■ **EXERCISE**
Translate this sentence from the Dawson City mining text into Spanish: "For the next four months, Schmidt Mining Corp.’s Quartz Creek camp, tucked in the Indian River valley about 50 kilometres southeast of Dawson City, is where I’ll live and work."
*** TEXT SEGMENT
This is where, a hundred-odd years ago, a stampede of desperate men moiled—and sometimes died—for gold. Today the soaring price of gold has made Dawson a boom town again, a place that attracts, as in 1897, all sorts of slightly at-loose-ends types. Like me. I’m out of shape and out of dough—my paltry small-town newspaper salary having failed in a Sisyphean struggle to erase $10,000 of debt—and a season of mining sounds like the perfect corrective, or at least the most perfect corrective I’ll find in the Yukon.

For the next four months, Schmidt Mining Corp.’s Quartz Creek camp, tucked in the Indian River valley about 50 kilometres southeast of Dawson City, is where I’ll live and work.
******
*** DATA EXTRACT
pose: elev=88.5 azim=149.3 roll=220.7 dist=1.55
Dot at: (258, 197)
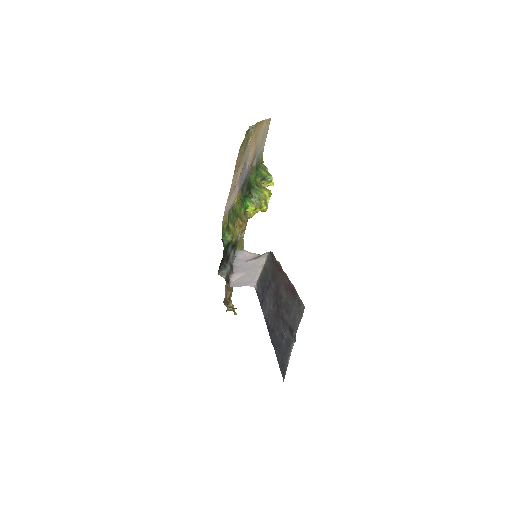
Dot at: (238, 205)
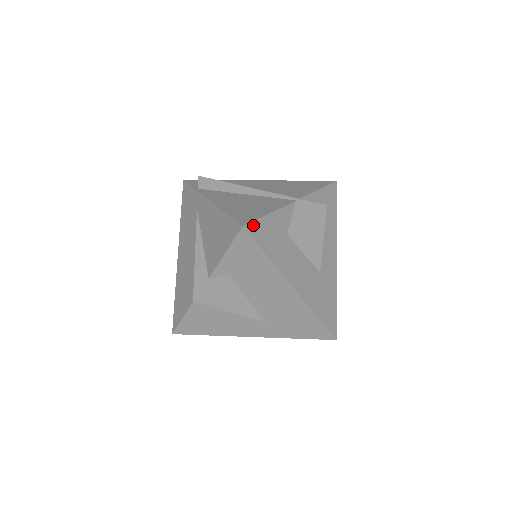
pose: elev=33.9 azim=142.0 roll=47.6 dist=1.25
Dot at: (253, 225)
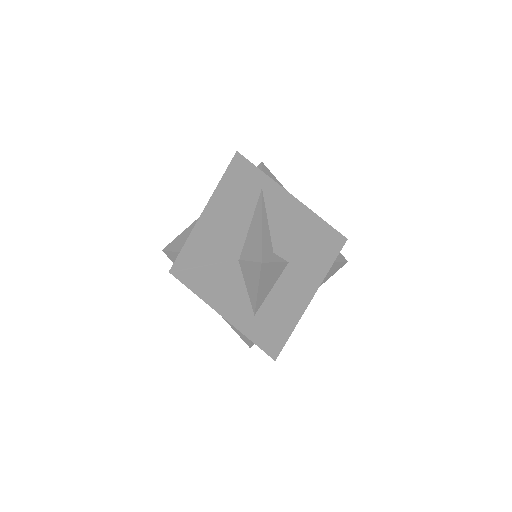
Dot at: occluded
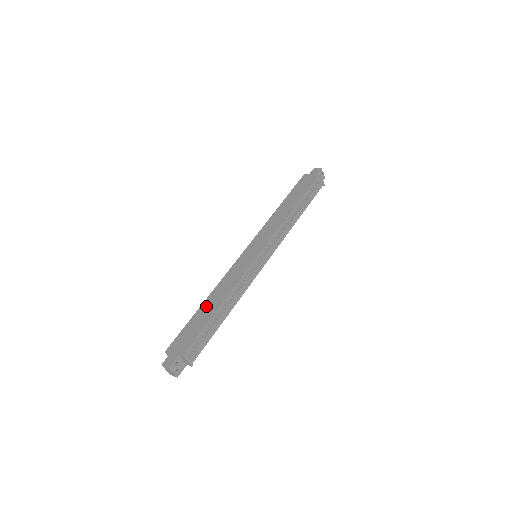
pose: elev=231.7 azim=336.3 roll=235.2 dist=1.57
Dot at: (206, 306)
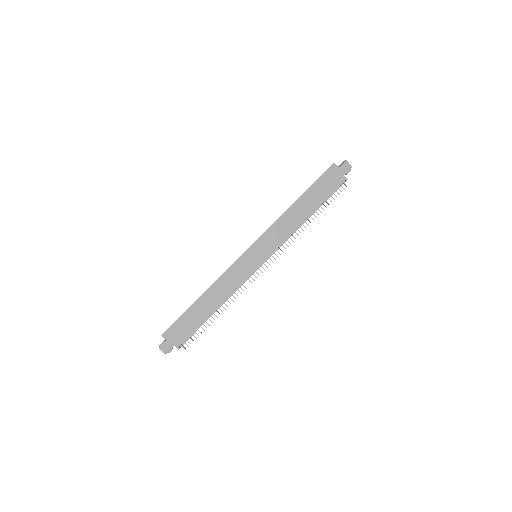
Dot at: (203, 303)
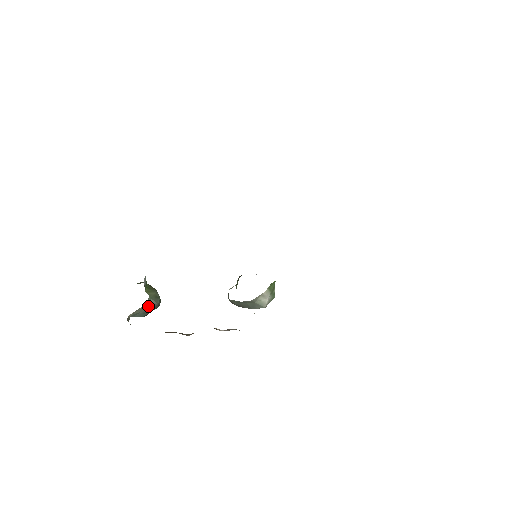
******
*** DATA EXTRACT
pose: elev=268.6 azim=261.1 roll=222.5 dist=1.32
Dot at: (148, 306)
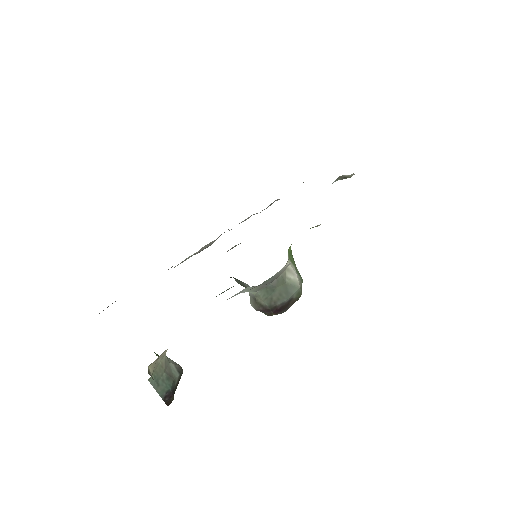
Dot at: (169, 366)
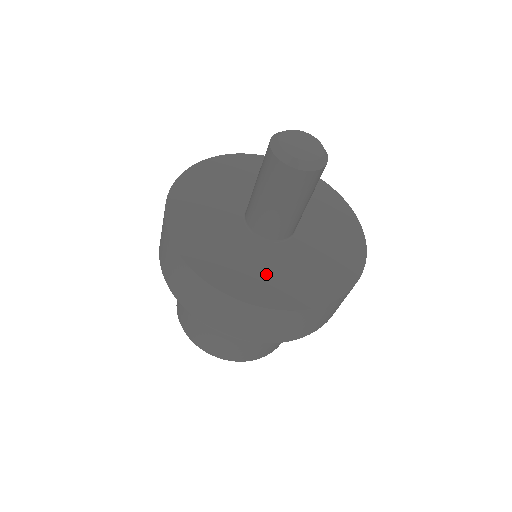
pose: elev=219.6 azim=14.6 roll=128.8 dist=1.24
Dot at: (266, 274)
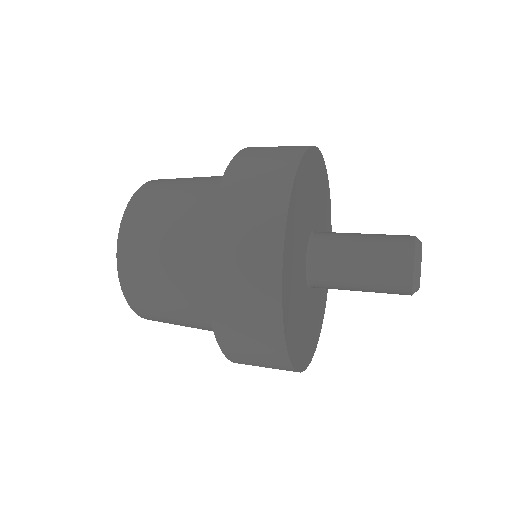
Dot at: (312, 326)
******
*** DATA EXTRACT
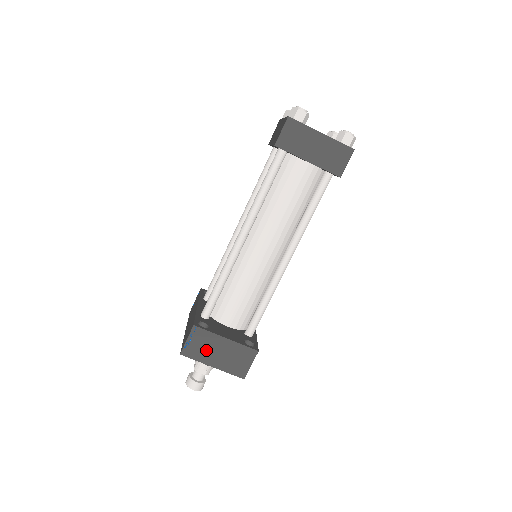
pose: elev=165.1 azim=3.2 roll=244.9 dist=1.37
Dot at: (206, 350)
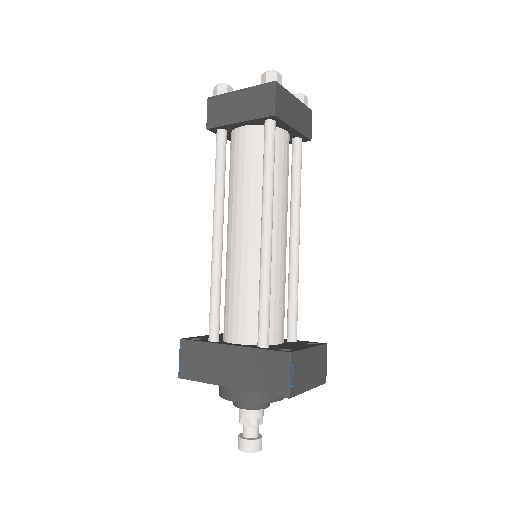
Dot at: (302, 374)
******
■ **THE SOLUTION**
Durante los próximos cuatro meses, el campamento de Quartz Creek de Schmidt Mining Corp., ubicado en el valle del río Indian, a unos 50 kilómetros al sureste de Dawson City, será donde viviré y trabajaré.